Well characterized and validated antibodies are essential for all microarray-based methods. The data obtained depend mainly on the quality of the antibodies used. Current studies show that in some cases less than 20% of the used and commercially available antibodies can be used for assay development and meaningful (clinical) studies. Due to cross-reactivity with other targets, non-specific antibodies can misrepresent the amount of antigen (yes/no response), lead to false positive and negative classifications and influence the biological / medical statement of an experiment.

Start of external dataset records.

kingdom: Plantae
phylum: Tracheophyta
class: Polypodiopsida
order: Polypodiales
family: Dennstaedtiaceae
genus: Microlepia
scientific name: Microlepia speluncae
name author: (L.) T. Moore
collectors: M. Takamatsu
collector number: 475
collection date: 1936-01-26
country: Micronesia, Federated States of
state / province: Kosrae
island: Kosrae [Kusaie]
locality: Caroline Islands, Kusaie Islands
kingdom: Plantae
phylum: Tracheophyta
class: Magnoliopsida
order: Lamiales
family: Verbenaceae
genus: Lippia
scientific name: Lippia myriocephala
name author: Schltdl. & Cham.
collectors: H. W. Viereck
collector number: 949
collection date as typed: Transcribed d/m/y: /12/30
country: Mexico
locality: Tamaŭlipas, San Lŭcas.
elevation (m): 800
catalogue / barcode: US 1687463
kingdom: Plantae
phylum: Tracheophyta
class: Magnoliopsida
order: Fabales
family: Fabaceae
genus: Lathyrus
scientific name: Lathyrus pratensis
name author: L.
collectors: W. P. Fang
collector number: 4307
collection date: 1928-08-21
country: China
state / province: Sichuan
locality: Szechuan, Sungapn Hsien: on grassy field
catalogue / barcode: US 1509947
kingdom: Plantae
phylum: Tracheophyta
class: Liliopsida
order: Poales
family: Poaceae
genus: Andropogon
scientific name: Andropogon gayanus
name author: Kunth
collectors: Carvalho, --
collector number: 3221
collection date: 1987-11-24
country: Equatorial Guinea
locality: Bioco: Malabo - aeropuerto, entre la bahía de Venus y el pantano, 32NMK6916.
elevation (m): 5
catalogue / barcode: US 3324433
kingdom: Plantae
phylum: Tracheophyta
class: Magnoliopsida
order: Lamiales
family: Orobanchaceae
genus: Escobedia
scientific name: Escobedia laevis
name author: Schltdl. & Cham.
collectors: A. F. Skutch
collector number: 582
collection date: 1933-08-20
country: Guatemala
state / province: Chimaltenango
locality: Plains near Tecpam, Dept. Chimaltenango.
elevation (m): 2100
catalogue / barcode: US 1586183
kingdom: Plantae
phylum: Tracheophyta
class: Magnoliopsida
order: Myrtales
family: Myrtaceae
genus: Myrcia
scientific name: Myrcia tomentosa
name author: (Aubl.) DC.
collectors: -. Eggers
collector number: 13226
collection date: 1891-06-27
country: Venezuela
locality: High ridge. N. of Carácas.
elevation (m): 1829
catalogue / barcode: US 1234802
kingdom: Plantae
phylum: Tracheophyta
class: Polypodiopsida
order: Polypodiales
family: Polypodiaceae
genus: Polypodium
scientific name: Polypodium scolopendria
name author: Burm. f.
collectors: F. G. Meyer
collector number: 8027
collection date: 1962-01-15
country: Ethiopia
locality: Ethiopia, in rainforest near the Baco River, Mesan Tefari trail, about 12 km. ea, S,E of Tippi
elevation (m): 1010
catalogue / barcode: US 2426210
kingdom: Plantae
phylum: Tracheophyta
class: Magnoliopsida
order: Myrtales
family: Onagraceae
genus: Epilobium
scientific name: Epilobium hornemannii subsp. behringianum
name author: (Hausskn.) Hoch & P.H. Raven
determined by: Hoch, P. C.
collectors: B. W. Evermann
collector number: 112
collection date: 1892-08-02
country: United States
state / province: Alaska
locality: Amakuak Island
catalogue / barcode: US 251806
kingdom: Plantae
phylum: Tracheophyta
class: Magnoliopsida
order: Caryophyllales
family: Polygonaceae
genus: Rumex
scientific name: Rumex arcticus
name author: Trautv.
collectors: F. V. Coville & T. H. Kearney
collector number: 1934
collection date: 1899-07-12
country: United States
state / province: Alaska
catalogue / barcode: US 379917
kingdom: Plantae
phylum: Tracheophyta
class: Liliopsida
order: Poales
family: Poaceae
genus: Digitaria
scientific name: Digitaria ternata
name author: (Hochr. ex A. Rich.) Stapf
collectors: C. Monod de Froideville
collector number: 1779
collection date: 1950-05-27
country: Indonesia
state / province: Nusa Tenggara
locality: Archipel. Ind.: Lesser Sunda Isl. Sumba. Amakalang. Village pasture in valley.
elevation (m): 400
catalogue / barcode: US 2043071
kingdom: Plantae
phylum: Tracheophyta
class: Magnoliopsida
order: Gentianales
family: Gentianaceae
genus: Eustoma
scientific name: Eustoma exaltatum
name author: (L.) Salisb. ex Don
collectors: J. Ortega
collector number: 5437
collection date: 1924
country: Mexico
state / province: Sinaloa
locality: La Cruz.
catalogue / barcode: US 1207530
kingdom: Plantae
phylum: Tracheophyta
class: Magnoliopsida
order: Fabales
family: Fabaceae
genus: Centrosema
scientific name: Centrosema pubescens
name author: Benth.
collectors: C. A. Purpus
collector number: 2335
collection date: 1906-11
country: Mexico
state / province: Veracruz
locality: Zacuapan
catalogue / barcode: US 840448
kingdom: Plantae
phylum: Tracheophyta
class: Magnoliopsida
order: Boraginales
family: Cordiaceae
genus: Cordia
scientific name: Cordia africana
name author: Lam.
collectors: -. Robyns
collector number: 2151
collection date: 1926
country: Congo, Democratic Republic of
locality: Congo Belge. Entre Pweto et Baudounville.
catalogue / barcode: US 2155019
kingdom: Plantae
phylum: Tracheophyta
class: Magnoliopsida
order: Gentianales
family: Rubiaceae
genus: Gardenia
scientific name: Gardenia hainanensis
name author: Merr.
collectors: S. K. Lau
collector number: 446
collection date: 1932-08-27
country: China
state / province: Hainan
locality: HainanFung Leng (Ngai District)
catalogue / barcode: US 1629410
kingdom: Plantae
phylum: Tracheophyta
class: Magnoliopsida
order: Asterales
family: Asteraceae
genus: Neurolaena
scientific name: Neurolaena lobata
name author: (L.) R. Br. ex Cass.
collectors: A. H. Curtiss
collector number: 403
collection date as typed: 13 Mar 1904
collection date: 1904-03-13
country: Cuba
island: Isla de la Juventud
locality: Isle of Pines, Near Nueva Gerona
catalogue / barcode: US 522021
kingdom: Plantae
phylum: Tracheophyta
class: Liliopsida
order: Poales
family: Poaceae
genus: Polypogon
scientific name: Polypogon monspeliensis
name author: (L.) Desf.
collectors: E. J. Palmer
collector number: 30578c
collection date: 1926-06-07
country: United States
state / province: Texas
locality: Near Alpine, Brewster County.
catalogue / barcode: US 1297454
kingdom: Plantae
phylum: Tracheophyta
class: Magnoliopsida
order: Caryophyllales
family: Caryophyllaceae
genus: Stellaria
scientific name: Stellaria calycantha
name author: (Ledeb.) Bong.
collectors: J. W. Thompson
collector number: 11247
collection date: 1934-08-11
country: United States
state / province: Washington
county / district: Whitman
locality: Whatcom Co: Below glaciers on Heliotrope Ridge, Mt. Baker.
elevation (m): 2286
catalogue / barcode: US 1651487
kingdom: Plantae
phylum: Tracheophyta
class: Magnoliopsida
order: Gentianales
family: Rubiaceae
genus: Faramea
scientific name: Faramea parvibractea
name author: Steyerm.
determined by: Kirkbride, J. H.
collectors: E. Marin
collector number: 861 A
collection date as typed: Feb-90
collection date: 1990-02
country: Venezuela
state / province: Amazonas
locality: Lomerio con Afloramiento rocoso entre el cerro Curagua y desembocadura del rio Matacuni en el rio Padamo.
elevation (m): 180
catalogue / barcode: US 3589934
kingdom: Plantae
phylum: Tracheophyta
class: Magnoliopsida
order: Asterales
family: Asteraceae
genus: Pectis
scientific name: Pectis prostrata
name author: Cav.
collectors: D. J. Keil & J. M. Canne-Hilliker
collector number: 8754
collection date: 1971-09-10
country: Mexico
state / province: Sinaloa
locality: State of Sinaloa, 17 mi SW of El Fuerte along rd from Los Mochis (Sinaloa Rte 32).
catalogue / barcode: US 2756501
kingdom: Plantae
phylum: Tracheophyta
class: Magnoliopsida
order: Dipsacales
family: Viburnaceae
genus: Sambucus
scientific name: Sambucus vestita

In general, each reagent (antigen and antibody) should be subjected to a thorough quality control prior to an experiment. This includes new batches and batches of reagents for new orders.

Here the department has acquired extensive expertise due to years of work in the development of assays in the (bio)analytical field. In addition to classical methods such as ELISA and Western blot analyses, antibodies can be characterised and kinetic data obtained using peptide microarrays. Especially in the development of diagnostic and (bio)analytical methods, the type of antibody characterization is crucial. For example, antibodies can specifically recognize their target in one assay, but show cross reactivities on another platform under different conditions. The existing knowledge about the transferability of results between different platforms and techniques is an important expertise of the department in this field.

In addition to in vivo methods, a number of in vitro methods have become established in recent years for the analysis of signalling pathways. Reverse phase microarrays are one of the methods that are becoming more and more popular. Here the extract of cells e.g. from a biopsy or of cells with and without stimulus is spotted in a concentration series on slides and incubated with specific antibodies (e.g. phospho-specific antibodies). The signal intensity allows conclusions about changes in the proteins. Changes can be e.g. the abundance of the proteins or post-translational modifications. The advantages of microarrays are the small sample volume, a high number of technical replicates and the possibility to test a large number of samples under identical conditions. This allows the investigation of time courses as well as the analysis of signaling pathways or the "reaction" of cells (tissue) to external stimuli in order to draw conclusions about the mechanism of action.